*** Document excerpt ***

ON THE MOVE
Wooster-based firm
adds three attorneys
The Wooster law firm of Critchfield, Critchfield & Johnston has hired Samuel J. Warden as a litigation-focused attorney and Cameron M. Hilling as a business and transactional attorney. Bradley J. Proudfoot joined the firm's Medina office as a civil litigation, employment law and school law attorney.
ACHIEVEMENTS
Cleveland Clinic specialist
receives national recognition
Cleveland Clinic Akron General pharmacotherapist Tim Brown was chosen by the Continuing Medical Education Division of the American Academy of Family Physicians to receive the Outstanding Live Activities Faculty Award. The award is given to only one practitioner in the country.
EXPORTS
State seeking partners
for internship program
The Ohio Development Services Agency is accepting applications from businesses for its annual export-internship program.
The program matches companies interested in increasing exports with college students who have taken export-focused coursework.
This year, 52 students from 12 universities in the state were selected.
The agency will pay half of the wages of the intern, up to $3,600.
The deadline to apply is Feb. 1. The program runs from May 13 through Aug. 9.

*** End of Document excerpt ***
*** Provided records ***

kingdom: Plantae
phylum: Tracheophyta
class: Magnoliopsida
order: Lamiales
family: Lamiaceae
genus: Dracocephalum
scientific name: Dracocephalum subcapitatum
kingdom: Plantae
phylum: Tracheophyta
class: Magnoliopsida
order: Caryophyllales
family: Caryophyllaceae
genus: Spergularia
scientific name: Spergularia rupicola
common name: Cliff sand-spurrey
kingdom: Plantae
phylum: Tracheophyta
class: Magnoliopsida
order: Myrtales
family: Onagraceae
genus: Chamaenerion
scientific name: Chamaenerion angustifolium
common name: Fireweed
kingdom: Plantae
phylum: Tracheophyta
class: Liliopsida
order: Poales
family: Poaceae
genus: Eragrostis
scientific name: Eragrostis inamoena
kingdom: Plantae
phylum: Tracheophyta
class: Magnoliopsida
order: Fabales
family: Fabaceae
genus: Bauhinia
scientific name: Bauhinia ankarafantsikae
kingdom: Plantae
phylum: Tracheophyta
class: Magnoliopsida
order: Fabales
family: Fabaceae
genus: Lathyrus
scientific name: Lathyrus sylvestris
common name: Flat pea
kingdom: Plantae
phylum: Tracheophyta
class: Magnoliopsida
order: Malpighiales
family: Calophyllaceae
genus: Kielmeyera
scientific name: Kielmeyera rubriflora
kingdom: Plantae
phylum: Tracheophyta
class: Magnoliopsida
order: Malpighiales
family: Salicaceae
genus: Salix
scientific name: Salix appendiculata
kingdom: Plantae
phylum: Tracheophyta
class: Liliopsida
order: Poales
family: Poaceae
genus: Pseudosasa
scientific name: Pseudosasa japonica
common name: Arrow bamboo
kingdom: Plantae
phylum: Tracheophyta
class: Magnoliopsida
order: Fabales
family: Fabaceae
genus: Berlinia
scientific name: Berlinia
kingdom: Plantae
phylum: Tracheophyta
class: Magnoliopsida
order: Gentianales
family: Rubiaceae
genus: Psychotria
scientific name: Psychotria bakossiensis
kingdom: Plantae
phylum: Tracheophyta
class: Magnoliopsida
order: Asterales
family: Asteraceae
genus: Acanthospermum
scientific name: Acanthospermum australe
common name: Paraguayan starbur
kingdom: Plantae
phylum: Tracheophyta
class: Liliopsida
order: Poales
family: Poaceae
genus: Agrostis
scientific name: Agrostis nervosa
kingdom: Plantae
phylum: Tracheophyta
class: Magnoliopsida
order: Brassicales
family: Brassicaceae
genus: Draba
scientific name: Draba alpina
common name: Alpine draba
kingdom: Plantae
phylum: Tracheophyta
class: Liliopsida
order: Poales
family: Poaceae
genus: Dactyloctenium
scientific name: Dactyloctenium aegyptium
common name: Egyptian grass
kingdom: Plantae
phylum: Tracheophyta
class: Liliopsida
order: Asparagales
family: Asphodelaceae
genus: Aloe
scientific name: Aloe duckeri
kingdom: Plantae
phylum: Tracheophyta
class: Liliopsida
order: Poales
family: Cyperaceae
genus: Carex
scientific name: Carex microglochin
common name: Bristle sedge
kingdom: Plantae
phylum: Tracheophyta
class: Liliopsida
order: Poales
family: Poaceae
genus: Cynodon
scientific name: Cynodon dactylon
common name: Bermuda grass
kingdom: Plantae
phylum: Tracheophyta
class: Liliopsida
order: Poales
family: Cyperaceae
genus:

*** End of Provided records ***

## Task prompt
Reproduce the stretch of the business news briefs from "ACHIEVEMENTS" through "through Aug. 9.". The listing is not needed for this work.

## Solution for this exercise
ACHIEVEMENTS
Cleveland Clinic specialist
receives national recognition
Cleveland Clinic Akron General pharmacotherapist Tim Brown was chosen by the Continuing Medical Education Division of the American Academy of Family Physicians to receive the Outstanding Live Activities Faculty Award. The award is given to only one practitioner in the country.
EXPORTS
State seeking partners
for internship program
The Ohio Development Services Agency is accepting applications from businesses for its annual export-internship program.
The program matches companies interested in increasing exports with college students who have taken export-focused coursework.
This year, 52 students from 12 universities in the state were selected.
The agency will pay half of the wages of the intern, up to $3,600.
The deadline to apply is Feb. 1. The program runs from May 13 through Aug. 9.